EXCERPT PROVIDED section start
Okay, so this is an interesting thing to think about. The Apple II
monitor program is a great “application” of its own in many ways. Why
not implement it as a standalone “application” on modern platforms?
Well, come to think about it, the Apple II monitor isn’t unique in its
own. MS-DOS debug
provides a very similar concept, but implemented
in a “more modern” manner and with some nice new features, like
assembling from user input. Plus, it probably had a larger historic
user base, so searching for modern Linux-like alternatives to it may
be easier.
Okay, so let’s do exactly that. On first sights, it seems that people
are recommending GDB for this purpuse, but upon closer inspection
of GDB, it unfortunately doesn’t appear to have the feature of assembling
from user input. So, it’s like as good as the Apple II monitor, but
not as good as MS-DOS debug
.
EXCERPT PROVIDED section end
DATASET RECORDS section start
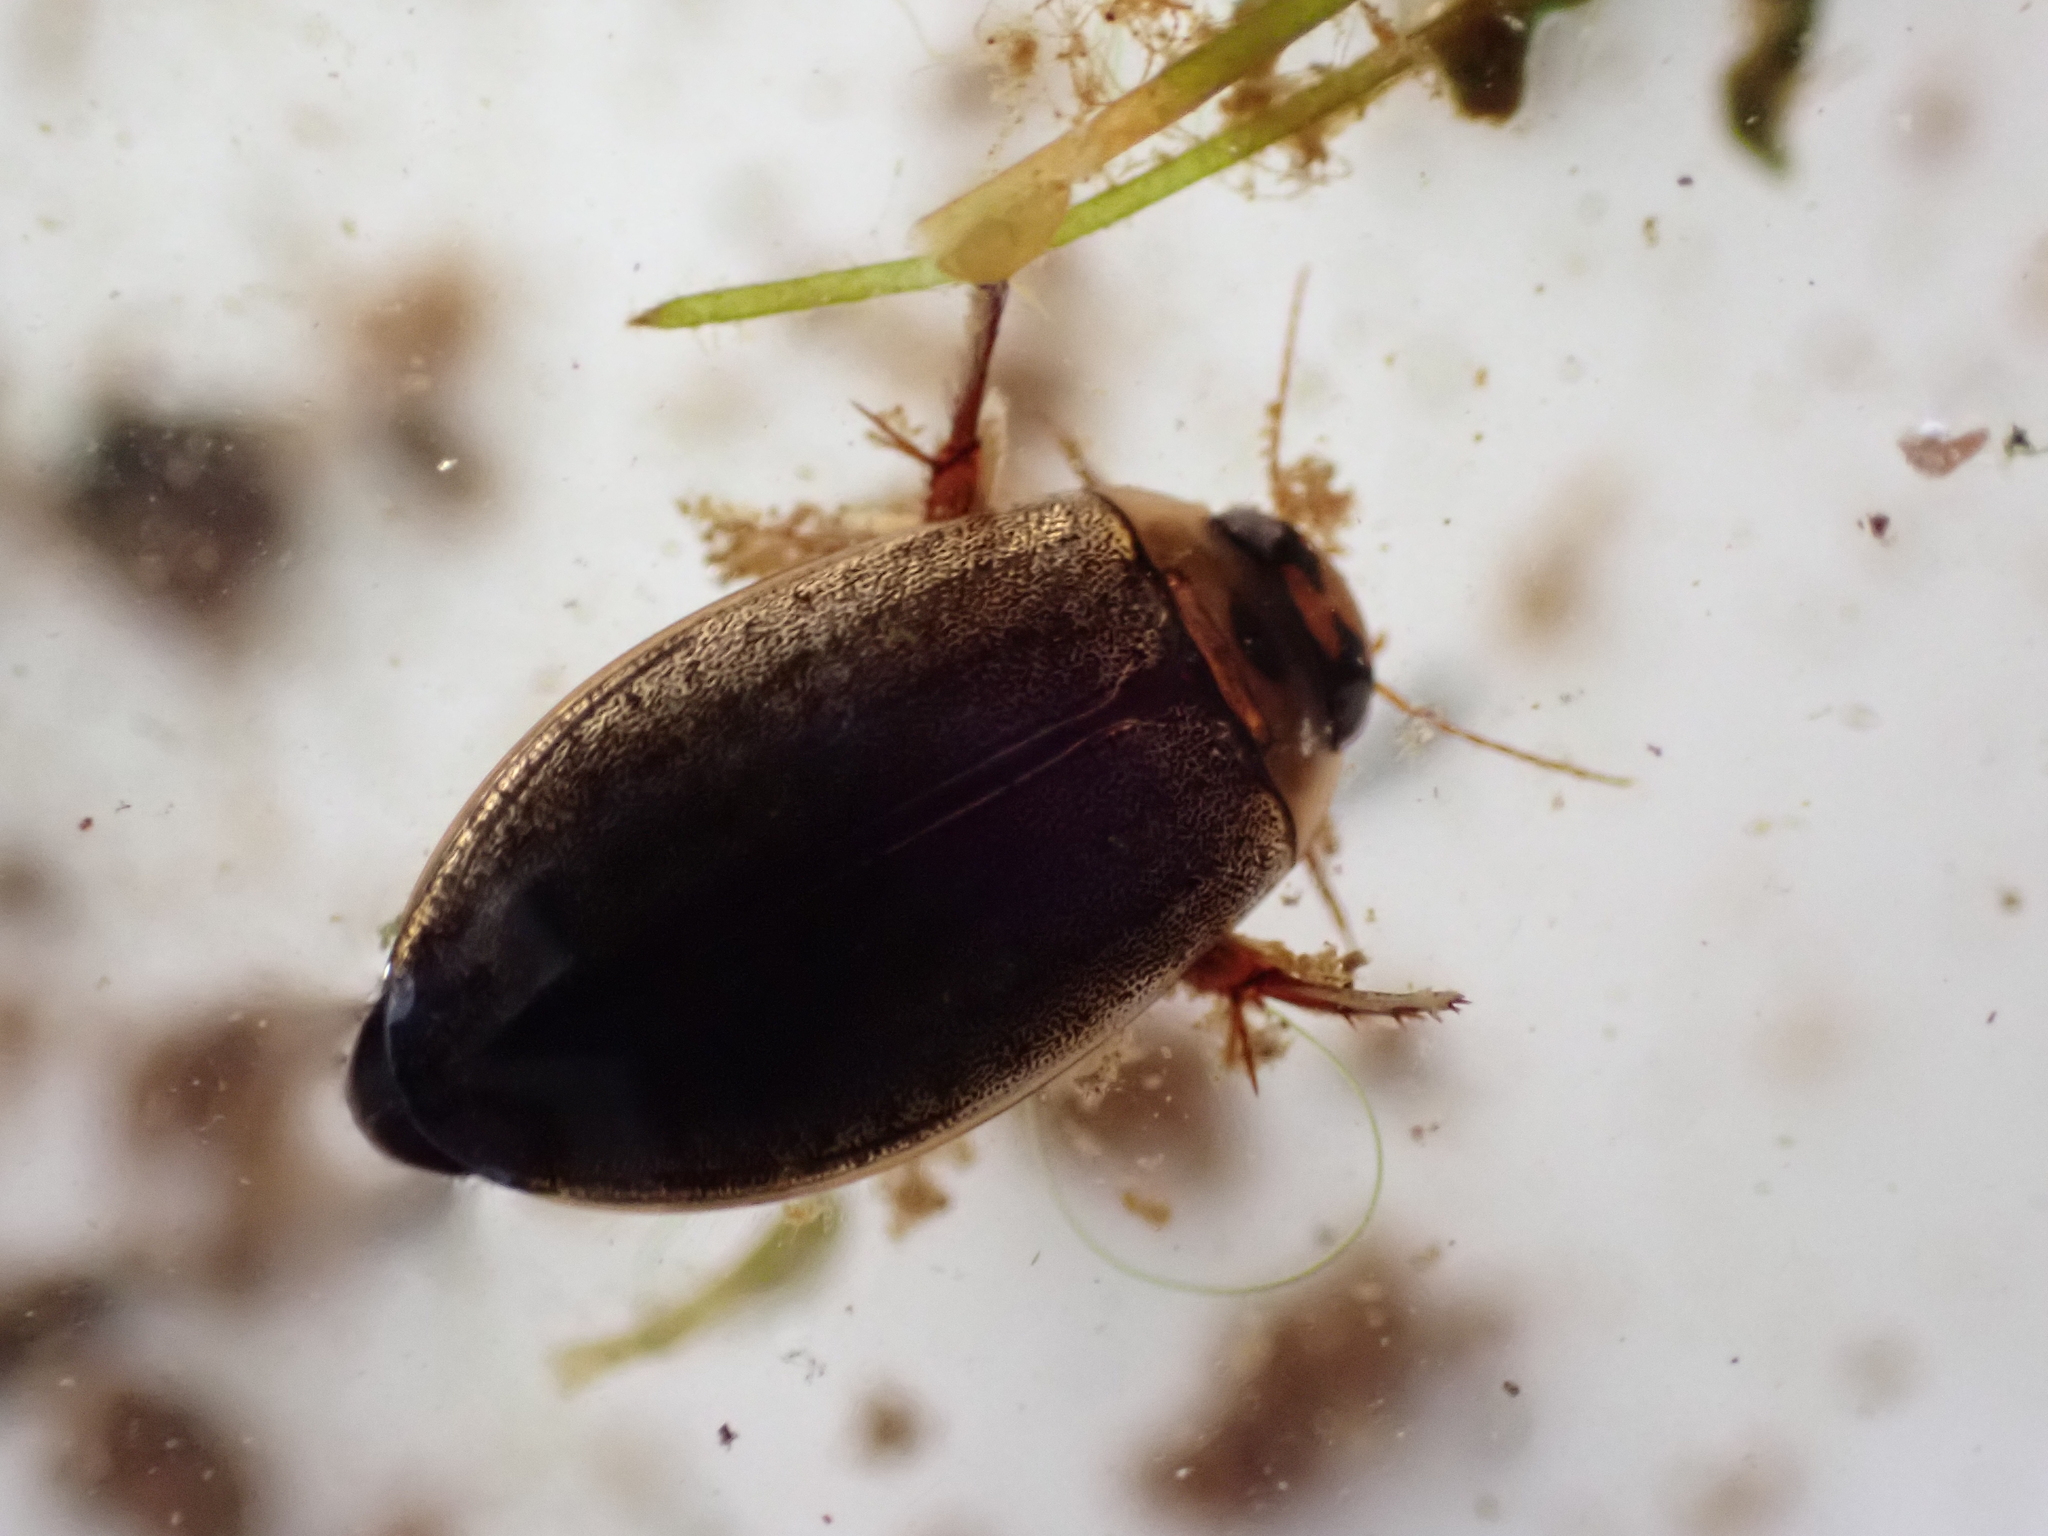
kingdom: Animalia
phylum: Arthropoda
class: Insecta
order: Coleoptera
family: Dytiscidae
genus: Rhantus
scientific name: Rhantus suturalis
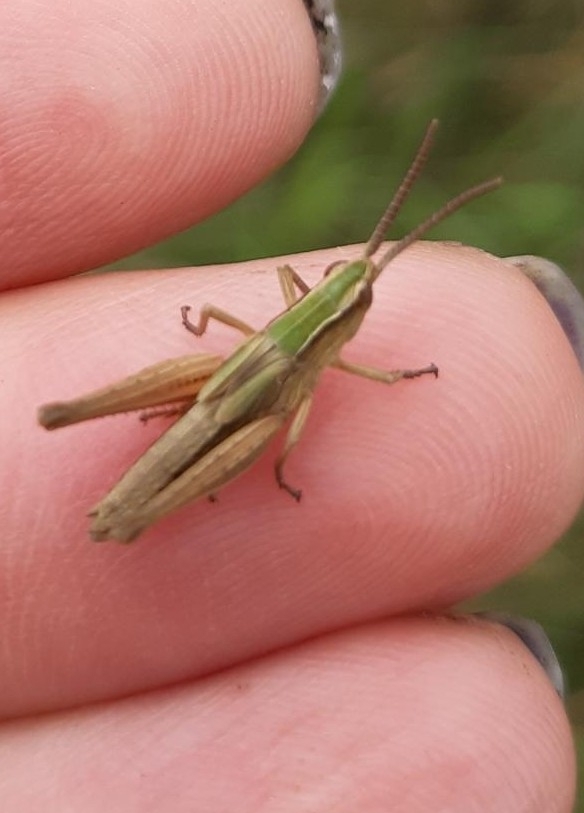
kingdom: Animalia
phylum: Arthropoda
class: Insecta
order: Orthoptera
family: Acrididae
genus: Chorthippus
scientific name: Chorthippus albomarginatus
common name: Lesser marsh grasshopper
DATASET RECORDS section end
_BRIEF 1_.
Answer these questions about the text on the Apple II monitor and MS-DOS debug, one line each:
(a) Which new feature of MS-DOS debug does the text give as an example?
(b) Which tool does the text say people seem to recommend for this purpose?
(c) According to the text, why might searching for modern alternatives to MS-DOS debug be easier?
_BRIEF 2_. List every program or tool named in the text about the Apple II monitor and MS-DOS debug.
_BRIEF 3_. Continue the text about the Apple II monitor and MS-DOS debug, starting after its last sentence.

_WRITTEN REPLY 1_.
(a) Assembling from user input.
(b) GDB.
(c) It probably had a larger historic user base.

_WRITTEN REPLY 2_.
Apple II monitor
MS-DOS debug
GDB

_WRITTEN REPLY 3_.
Interestingly, this particular program says the language is “Chinese”,
but given that the source code is written in assembly language and
there is so little natural language text in the actual program, it
really doesn’t make any interface difference to the user. The only
Chinese in the code bundle is in the README. (The README is encoded
in chinese-big5
, so you need to translate it to UTF-8 to make it
generally readable, then you can use Google Translate to translate it
to English.) Also, unfortunately, this SourceForge project doesn’t
use the “Files” functionality correctly, and the source code is stuck
in old read-only CVS. Modification dates? It comes from the year
2005.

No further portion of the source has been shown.